• What the task asks: If a line in the listing below includes the string "SELECT", pull it out.
#####
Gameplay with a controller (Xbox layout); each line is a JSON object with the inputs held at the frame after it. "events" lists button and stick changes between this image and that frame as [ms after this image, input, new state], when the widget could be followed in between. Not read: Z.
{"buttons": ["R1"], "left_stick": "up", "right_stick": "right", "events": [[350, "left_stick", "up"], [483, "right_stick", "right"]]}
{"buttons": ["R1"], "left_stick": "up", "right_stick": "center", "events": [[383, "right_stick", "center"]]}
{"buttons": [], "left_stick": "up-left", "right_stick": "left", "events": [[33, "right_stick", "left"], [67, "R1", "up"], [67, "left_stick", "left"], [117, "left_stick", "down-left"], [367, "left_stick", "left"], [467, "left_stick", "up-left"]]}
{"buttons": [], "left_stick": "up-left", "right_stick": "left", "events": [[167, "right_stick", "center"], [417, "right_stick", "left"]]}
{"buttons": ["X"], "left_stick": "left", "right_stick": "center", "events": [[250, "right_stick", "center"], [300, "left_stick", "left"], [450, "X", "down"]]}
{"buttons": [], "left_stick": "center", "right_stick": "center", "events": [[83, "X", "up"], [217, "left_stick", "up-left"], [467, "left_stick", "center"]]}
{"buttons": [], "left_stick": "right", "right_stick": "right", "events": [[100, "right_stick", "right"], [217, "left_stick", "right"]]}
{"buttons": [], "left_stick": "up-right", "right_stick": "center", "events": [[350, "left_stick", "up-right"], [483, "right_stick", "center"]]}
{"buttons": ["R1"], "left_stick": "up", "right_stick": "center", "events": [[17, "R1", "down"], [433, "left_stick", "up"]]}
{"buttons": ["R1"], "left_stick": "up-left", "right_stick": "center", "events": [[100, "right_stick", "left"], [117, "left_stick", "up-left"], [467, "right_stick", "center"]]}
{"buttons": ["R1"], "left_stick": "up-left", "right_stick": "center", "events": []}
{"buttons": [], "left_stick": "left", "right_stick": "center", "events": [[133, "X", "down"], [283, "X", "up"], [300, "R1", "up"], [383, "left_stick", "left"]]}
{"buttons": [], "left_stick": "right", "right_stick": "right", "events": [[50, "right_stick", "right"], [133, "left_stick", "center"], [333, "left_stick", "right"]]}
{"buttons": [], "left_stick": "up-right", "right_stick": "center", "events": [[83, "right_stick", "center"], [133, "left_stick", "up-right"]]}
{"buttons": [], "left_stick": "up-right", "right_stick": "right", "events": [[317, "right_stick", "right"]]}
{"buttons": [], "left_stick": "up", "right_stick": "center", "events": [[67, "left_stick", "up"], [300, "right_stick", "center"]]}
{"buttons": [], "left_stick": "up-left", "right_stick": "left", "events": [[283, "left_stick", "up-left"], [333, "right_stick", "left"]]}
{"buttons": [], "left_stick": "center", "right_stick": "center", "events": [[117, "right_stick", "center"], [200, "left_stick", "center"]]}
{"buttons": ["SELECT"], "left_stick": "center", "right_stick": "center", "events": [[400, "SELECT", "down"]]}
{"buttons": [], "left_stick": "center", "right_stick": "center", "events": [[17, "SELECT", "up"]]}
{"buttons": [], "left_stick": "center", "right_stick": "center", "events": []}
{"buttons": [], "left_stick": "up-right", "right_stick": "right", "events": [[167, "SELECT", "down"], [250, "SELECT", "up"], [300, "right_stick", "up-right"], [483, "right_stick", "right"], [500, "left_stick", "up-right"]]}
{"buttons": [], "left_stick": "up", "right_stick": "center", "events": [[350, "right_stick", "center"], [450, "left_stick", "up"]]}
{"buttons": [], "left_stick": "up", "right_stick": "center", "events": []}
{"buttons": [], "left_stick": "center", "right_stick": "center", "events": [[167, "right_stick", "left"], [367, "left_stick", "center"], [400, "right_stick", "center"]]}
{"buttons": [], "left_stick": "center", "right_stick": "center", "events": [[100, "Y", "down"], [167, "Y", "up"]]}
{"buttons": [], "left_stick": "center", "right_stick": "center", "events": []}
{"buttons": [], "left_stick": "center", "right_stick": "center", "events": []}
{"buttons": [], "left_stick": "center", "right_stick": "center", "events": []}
#####
• Solution to this problem:
{"buttons": ["SELECT"], "left_stick": "center", "right_stick": "center", "events": [[400, "SELECT", "down"]]}
{"buttons": [], "left_stick": "center", "right_stick": "center", "events": [[17, "SELECT", "up"]]}
{"buttons": [], "left_stick": "up-right", "right_stick": "right", "events": [[167, "SELECT", "down"], [250, "SELECT", "up"], [300, "right_stick", "up-right"], [483, "right_stick", "right"], [500, "left_stick", "up-right"]]}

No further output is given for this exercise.